Offensive coordinator and quarterbacks coach Tom Herman has seen the advantage that having both Heuerman andVannett can bring to the offense.

“The good thing about us being no huddle is we don’t have to take those guys off the field. We don’t have a blocking tight end and a pass-catching tight end. We’ve got two tight ends that can line up and do both things,” Herman said. “It allows us to play faster, it allows us to keep the entire offense in as a one personnel group.”

Hinton said the use of an uptempo offense with more than one tight end gives OSU an advantage over their opponent.
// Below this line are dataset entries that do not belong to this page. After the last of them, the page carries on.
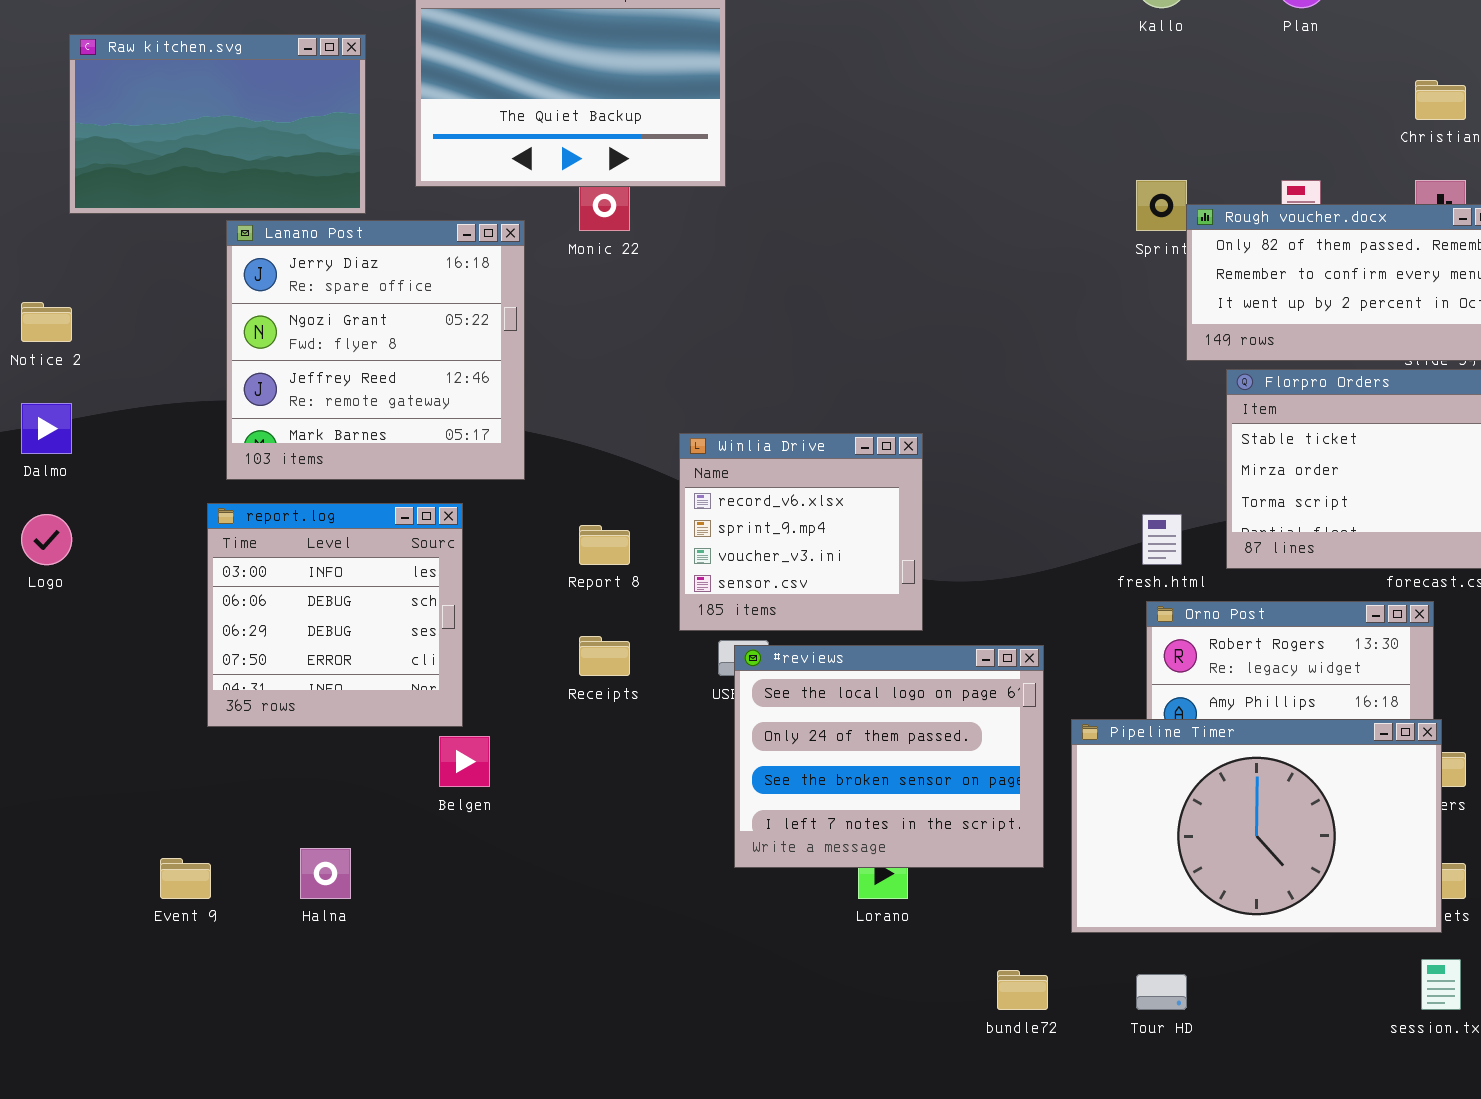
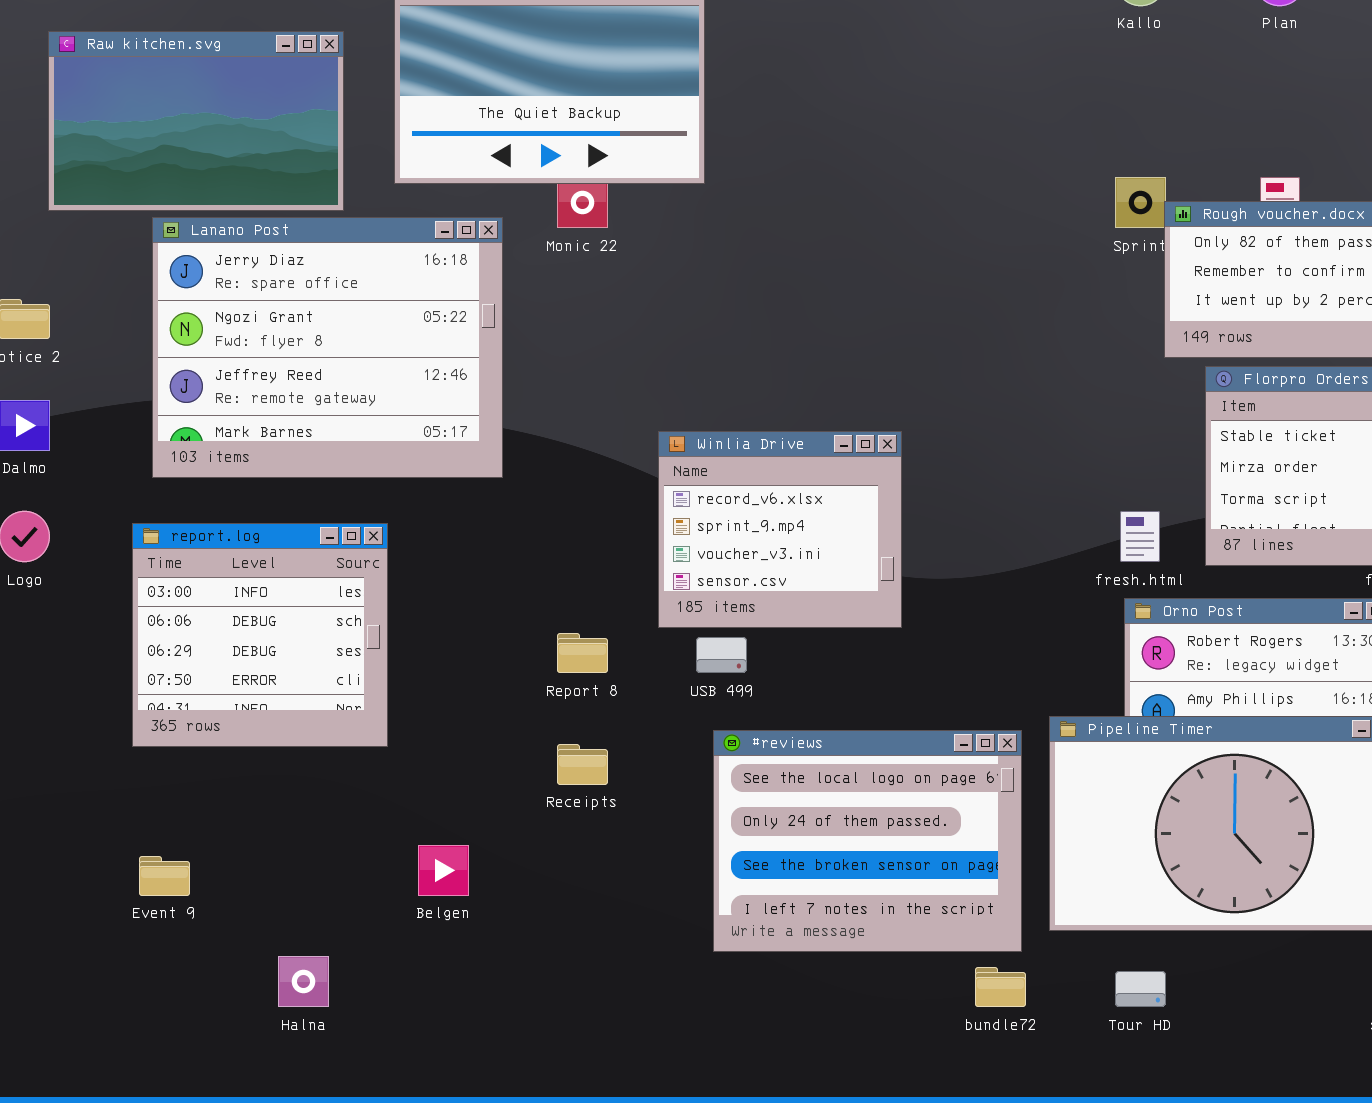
Lanano Post: [226,220,525,480] -> [152,217,503,478], resized
report.log: [207,503,463,727] -> [132,523,388,747], moved
Report 8: [579,525,630,565] -> [557,633,608,673], moved
Receipts: [579,636,630,676] -> [557,744,608,785], moved
#reviews: [734,645,1044,868] -> [713,730,1022,952], moved
Belgen: [439,736,490,787] -> [418,845,469,896], moved
Halna: [300,848,351,899] -> [278,956,329,1007], moved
“The whole premise of being no huddle is to keep the defense on the field and get them running around, get them tired. If you’re subbing guys out that have specialty roles, then the defense is allowed to substitute too,” Hinton said. “I think the biggest flexibility offensively comes in the fact that they can do both things very, very well.”

Heuerman attributes his growth during camp to the extra time he has had in coach Urban Meyer’s offense when compared to the start of last season.
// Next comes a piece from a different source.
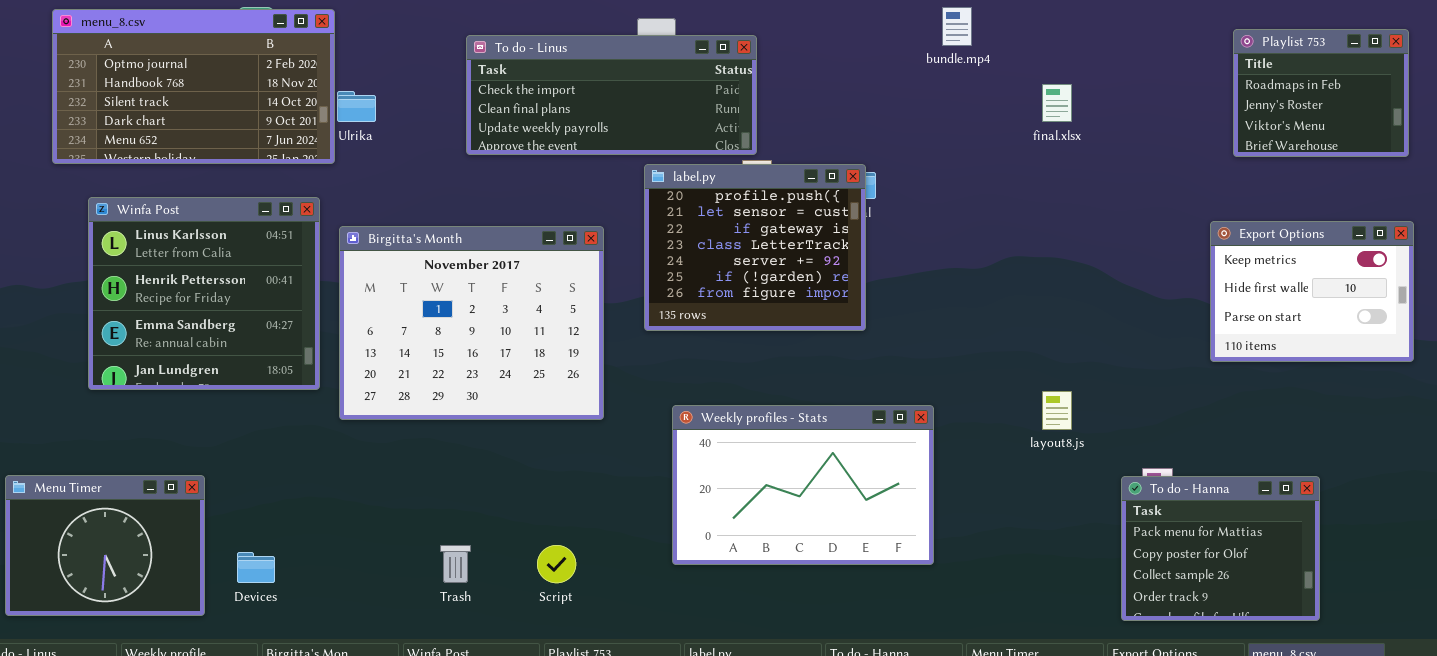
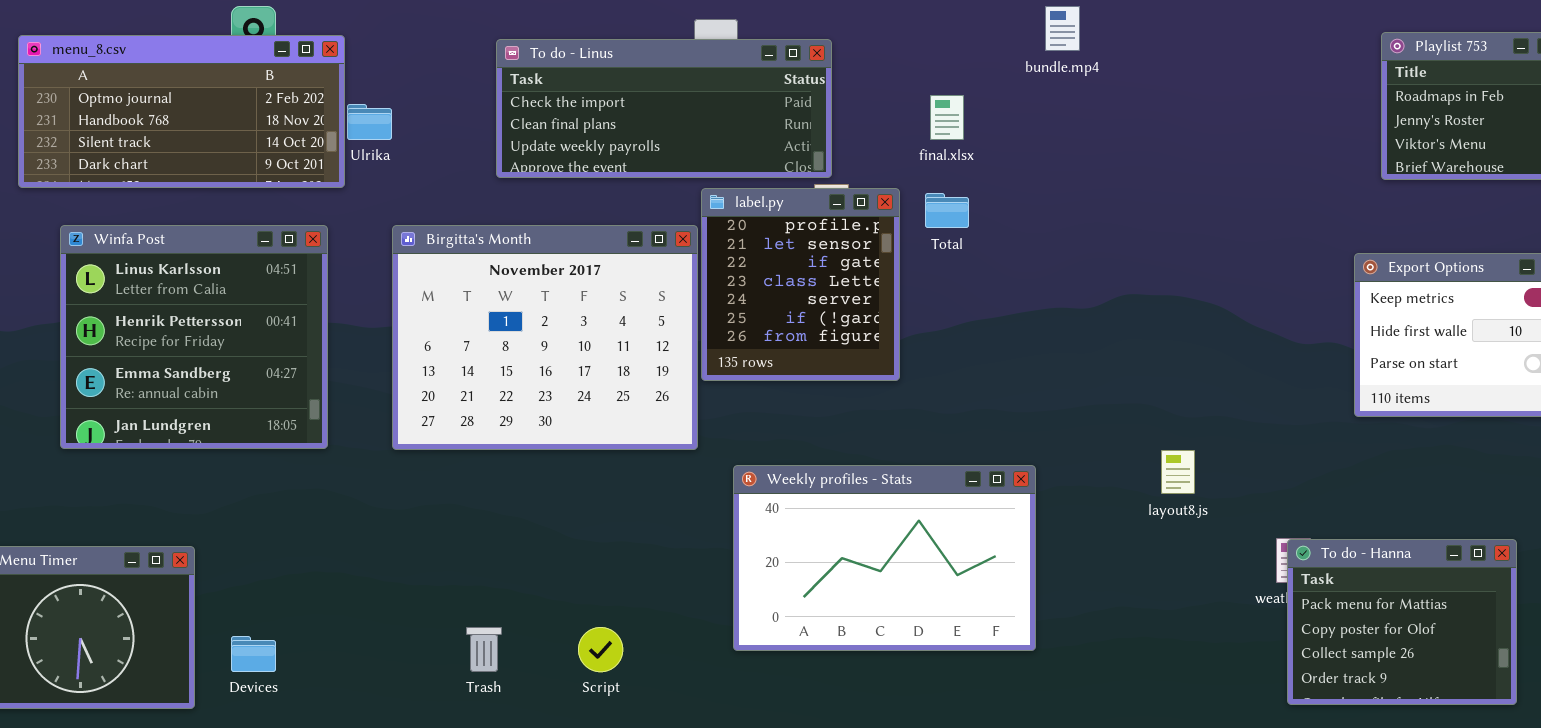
menu_8.csv: [52,9,335,164] -> [18,35,345,188], resized
final.xlsx: [1042,84,1072,122] -> [930,95,964,140], moved
label.py: [644,164,866,331] -> [701,188,900,381], resized
Birgitta's Month: [339,226,604,420] -> [392,225,698,450], moved
To do - Hanna: [1121,476,1320,621] -> [1287,539,1517,705], moved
“This is my second year in the program so I understand it a lot more. Understanding the program and how everything works with the culture and everything has really helped out,” Heuerman said. “On the field, second year in the offense, knowing what to do rather than just lining up like it was last year. I think it’s really helped me succeed.”

With the addition of new players from coach Urban Meyer’s first recruiting class who are expected to contribute right away as well to the improvements the veterans have made this offseason, distributing the football could be a point of emphasis all season. But Heuerman wants to contribute in any way he can, as long as the team keeps winning.

“The more weapons you got, the better you’ll be. If that means I get less catches or less opportunities and we win and get to where we want to get, then I’m perfectly fine with that,” Heuerman said.

Further down the depth chart, things seem to get a little more dicey, with the loss of redshirt freshman Blake Thomas to a career-ending neck injury in addition to the suspension of freshman Marcus Baugh for the season opener.

Redshirt junior J.T. Moore is helping to fill the holes left by Thomas and Baugh, making the switch from defensive end to tight end last week. Heuerman said he is fitting into his new role well.

“He’s doing good. That’s a tough transition going from defensive end to tight end. It’s two totally different worlds and he embraced the change really well,” Heuerman said. “He’s been doing really good with us, he’s been blocking really well. I think we’ll definitely see him in there in some two tight end packages and stuff and goal line and stuff.”

But Hinton is not going to worry about the tight end position as long as Vannett or Heuerman is on the field.

“When 86 (Heuerman) and 81 (Vannett) are out there, I feel really comfortable. When it’s the young guys right now, I don’t feel near as comfortable. I mean God bless them, they’re working hard, but they’re not there yet,” Hinton said.